EXCERPTED DATA:

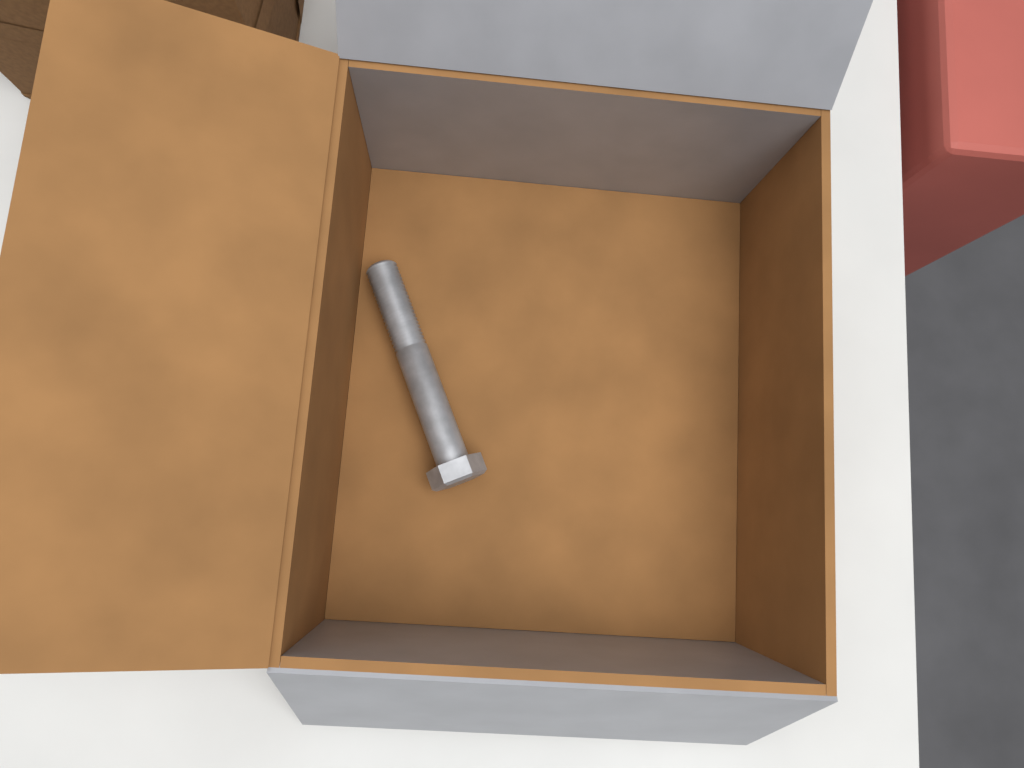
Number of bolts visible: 1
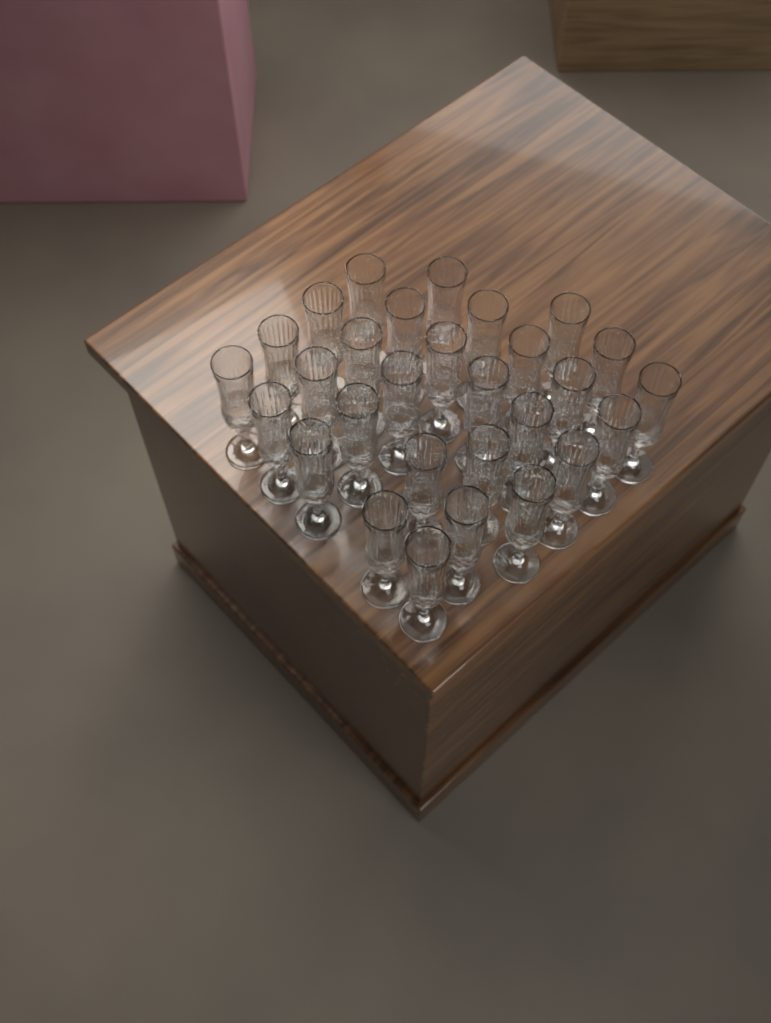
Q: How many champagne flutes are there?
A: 29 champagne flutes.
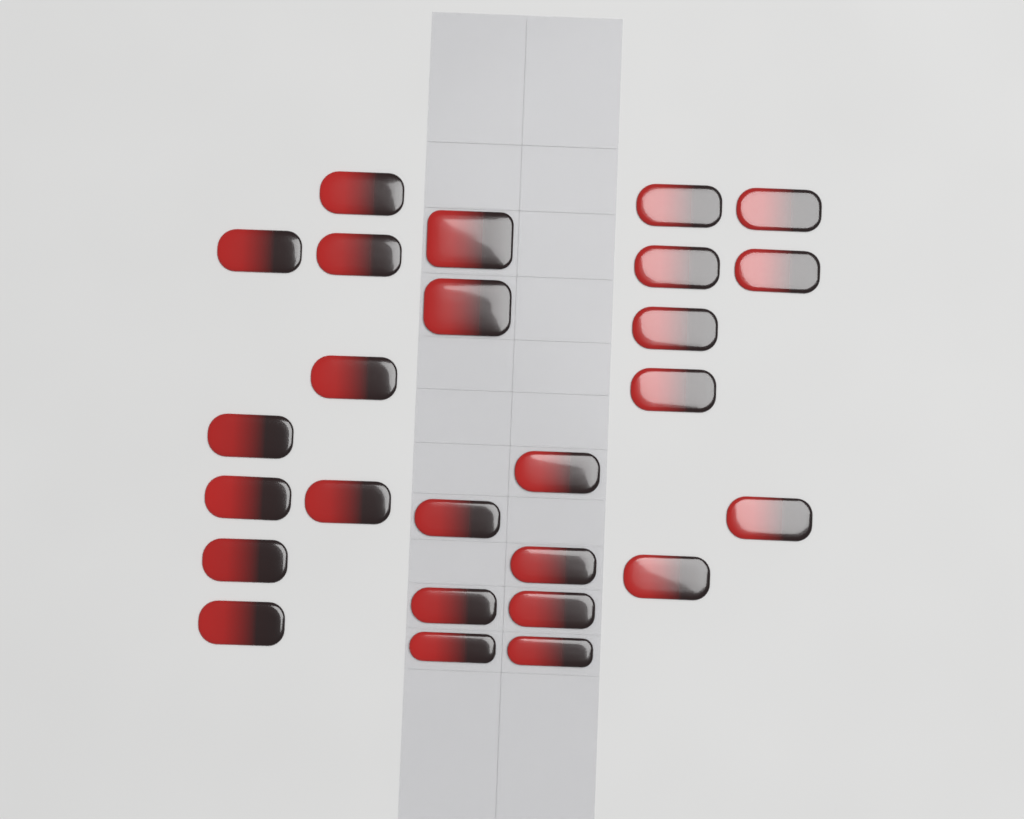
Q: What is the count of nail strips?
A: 26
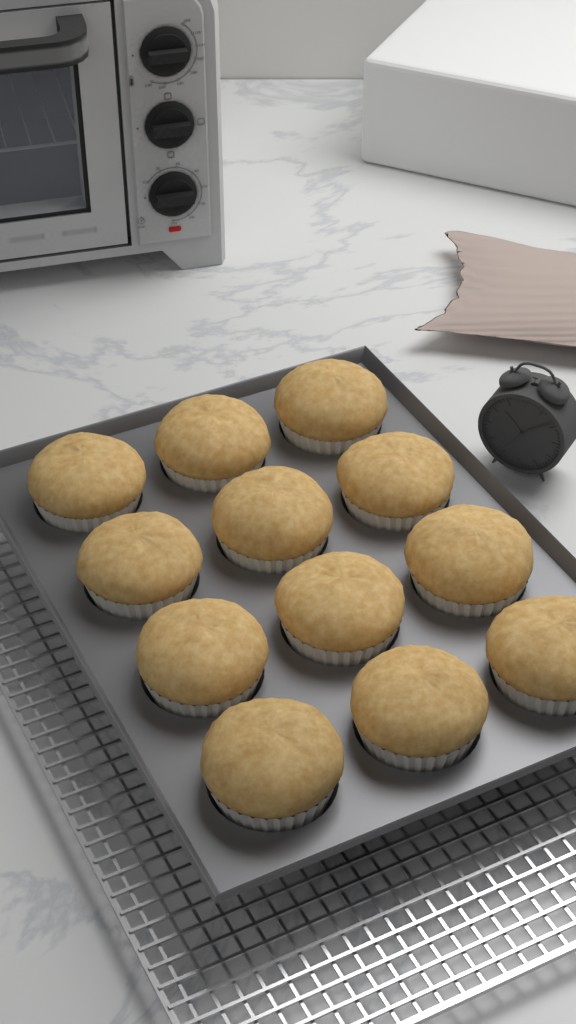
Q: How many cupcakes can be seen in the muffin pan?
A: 12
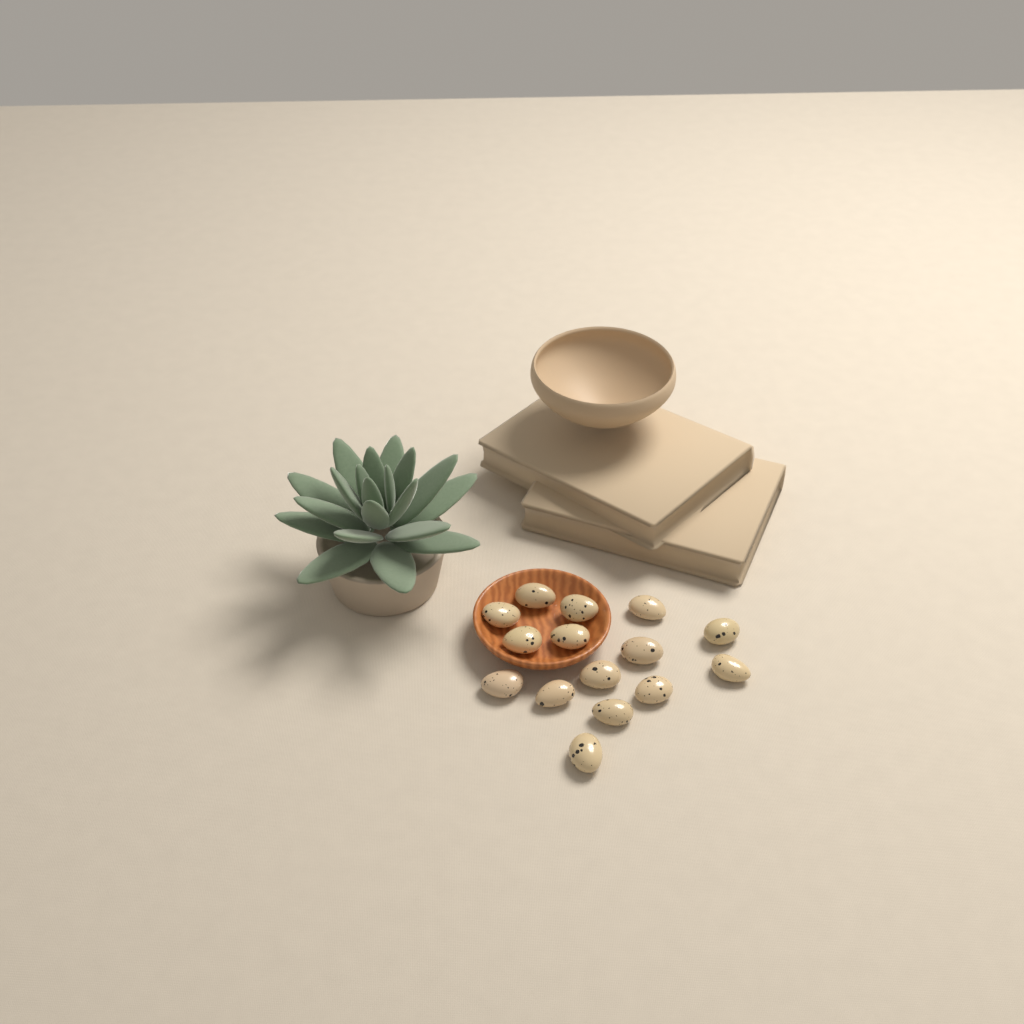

REQUIREMENTS: Reproduce all of the material above line for line, leaving out the pictures.

EXERCISE SOLUTION:
Number of bolts visible: 1
Q: How many champagne flutes are there?
A: 29 champagne flutes.
Q: What is the count of nail strips?
A: 26
Q: How many cupcakes can be seen in the muffin pan?
A: 12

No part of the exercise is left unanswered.